À la lecture de cet interview du sémillant Olivier Tesquet, je me suis rappelé d’une théorie que j’avais étant ado. D’une manière inexplicable, comme si c’était une expérimentation à l’échelle nationale, il y avait dans mon lycée des classes qui étudiaient 1984, et d’autres qui planchaient sur le Meilleur des Mondes.
Non seulement j’étais team Meilleur des Mondes, mais il me semblait également que nous étions minoritaires. Cela m’allait très bien, je m’enorgueillais déjà à l’époque d’avoir des goûts originaux, qui n’étaient pas influencés par l’industrie culturelle (mais par ma grande sœur).
Toujours est-il que cette disparité dans l’étude de ces deux oeuvres n’avait aucune explication rationnelle. Ce n’était pas lié à la spécialité ni au type de classe. Je pense aujourd’hui que les professeurs de Français avaient simplement le choix. Peut-être même qu’ils alternaient d’une année sur l’autre.
Je reviens à ma théorie donc, d’une expérimentation à l’échelle nationale. Persuadé alors que nous serions demain ce que nous lisions aujourd’hui, je me plongeais dans de longues réflexions sur les potentielles différences qu’il y aurait entre un citoyen 1984 et un citoyen Meilleur des Mondes quand nous aurons 30 ou 40 ans.
Lorsque mes camarades parlaient de 1984 dans la cour de récréation, je défendais avec ardeur le Meilleur des Mondes comme s’il s’agissait d’une équipe de foot. L’oeuvre d’Huxley était plus subtile, plus moderne, plus réaliste aussi, les métaphores avec la société de consommation ne manquant pas. Une véritable fable contemporaine, un récit d’anticipation comme on n’en fait plus.
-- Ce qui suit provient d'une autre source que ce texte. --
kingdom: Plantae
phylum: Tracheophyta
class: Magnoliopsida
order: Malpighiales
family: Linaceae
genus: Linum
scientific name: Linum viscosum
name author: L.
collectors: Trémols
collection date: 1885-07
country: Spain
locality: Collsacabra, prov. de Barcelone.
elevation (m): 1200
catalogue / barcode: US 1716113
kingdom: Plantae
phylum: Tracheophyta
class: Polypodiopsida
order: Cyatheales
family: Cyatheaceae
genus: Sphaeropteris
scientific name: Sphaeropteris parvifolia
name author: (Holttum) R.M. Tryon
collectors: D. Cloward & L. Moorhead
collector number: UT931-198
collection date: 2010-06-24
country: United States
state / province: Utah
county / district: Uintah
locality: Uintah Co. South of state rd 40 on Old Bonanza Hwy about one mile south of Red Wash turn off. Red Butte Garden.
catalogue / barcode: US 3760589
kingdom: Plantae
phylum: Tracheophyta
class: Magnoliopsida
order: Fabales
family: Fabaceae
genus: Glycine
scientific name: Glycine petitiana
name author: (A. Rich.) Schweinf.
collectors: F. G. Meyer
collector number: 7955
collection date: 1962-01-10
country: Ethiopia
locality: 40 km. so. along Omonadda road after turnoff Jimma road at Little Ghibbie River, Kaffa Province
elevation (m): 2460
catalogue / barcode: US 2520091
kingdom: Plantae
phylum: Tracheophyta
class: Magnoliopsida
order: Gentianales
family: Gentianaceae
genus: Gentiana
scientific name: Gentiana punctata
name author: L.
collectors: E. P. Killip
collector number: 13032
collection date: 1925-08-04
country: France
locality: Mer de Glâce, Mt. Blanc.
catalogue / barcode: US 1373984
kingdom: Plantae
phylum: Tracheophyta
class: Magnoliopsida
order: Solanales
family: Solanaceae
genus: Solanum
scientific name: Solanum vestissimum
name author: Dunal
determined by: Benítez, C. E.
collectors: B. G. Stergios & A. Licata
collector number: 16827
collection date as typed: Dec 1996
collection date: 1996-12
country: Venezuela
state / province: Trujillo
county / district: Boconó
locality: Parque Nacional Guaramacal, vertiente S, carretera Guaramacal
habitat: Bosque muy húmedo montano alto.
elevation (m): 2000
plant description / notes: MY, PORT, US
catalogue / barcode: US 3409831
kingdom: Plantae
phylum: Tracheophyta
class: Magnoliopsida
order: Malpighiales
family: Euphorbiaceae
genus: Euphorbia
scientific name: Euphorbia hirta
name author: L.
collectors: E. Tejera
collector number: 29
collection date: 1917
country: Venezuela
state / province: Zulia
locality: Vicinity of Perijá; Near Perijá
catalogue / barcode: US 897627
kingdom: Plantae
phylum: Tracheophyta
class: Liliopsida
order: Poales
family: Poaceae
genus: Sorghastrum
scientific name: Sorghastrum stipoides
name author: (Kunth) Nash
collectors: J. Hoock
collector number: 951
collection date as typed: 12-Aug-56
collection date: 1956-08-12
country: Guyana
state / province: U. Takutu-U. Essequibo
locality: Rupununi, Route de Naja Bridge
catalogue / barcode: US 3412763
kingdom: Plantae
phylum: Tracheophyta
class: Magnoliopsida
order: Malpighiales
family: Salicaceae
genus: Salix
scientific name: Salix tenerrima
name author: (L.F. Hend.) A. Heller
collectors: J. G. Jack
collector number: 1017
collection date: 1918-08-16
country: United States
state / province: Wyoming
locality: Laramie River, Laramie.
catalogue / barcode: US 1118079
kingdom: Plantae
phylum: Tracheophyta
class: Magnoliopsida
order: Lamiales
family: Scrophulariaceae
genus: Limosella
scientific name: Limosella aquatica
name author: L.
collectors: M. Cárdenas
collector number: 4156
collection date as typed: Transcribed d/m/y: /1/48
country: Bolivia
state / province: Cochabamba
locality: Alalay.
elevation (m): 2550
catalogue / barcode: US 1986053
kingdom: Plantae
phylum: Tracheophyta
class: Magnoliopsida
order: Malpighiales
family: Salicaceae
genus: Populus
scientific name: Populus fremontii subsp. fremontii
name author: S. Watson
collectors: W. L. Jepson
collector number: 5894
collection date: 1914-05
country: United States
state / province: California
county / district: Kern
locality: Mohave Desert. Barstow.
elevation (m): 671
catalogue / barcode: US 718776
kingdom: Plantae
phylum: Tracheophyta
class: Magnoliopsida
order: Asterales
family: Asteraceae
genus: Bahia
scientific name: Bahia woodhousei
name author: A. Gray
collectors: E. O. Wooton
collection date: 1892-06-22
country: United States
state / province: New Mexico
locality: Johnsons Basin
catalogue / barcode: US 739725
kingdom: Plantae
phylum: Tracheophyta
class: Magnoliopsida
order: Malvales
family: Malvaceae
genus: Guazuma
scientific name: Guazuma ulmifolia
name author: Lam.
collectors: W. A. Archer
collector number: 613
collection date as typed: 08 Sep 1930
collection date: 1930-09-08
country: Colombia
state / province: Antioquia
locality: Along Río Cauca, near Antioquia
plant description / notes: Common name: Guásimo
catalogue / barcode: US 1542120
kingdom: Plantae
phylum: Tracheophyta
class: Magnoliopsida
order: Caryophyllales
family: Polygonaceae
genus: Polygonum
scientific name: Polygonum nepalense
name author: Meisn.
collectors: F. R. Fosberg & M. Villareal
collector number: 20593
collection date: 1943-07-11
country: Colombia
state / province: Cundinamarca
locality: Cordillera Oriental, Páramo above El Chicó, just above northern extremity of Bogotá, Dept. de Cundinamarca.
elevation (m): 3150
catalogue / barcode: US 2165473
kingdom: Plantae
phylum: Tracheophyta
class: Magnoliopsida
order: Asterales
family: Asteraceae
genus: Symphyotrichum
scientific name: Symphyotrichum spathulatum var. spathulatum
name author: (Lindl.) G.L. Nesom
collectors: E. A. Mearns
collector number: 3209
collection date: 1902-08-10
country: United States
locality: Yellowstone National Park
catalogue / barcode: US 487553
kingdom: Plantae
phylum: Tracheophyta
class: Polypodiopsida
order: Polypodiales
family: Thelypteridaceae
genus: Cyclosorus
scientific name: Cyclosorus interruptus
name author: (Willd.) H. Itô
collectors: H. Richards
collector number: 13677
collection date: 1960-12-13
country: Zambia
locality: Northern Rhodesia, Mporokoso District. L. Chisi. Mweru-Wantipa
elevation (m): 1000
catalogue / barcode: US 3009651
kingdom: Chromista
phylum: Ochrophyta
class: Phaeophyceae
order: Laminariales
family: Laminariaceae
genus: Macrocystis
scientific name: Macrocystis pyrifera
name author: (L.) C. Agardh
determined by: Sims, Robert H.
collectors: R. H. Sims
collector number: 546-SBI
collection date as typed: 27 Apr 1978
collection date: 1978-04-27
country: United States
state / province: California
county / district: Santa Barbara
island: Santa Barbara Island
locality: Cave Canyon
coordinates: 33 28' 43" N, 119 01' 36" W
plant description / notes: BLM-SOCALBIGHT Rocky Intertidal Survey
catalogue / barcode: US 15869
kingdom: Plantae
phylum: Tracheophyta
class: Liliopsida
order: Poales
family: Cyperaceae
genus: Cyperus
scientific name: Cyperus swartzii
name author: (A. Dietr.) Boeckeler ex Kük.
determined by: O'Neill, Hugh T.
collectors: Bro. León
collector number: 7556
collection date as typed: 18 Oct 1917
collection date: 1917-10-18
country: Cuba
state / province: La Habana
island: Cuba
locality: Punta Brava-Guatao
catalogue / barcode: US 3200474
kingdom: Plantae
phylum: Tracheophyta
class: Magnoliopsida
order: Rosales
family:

Ces débats étaient bien entendus complètement stériles puisque ceux qui lisaient 1984 ne lisaient pas le Meilleur des Mondes et inversement. Nous aurions tous pu lire l’autre livre pour avoir des éléments de comparaison, mais où avez-vu que des ados de 16 ans lisent des livres du programme scolaire pour le plaisir ?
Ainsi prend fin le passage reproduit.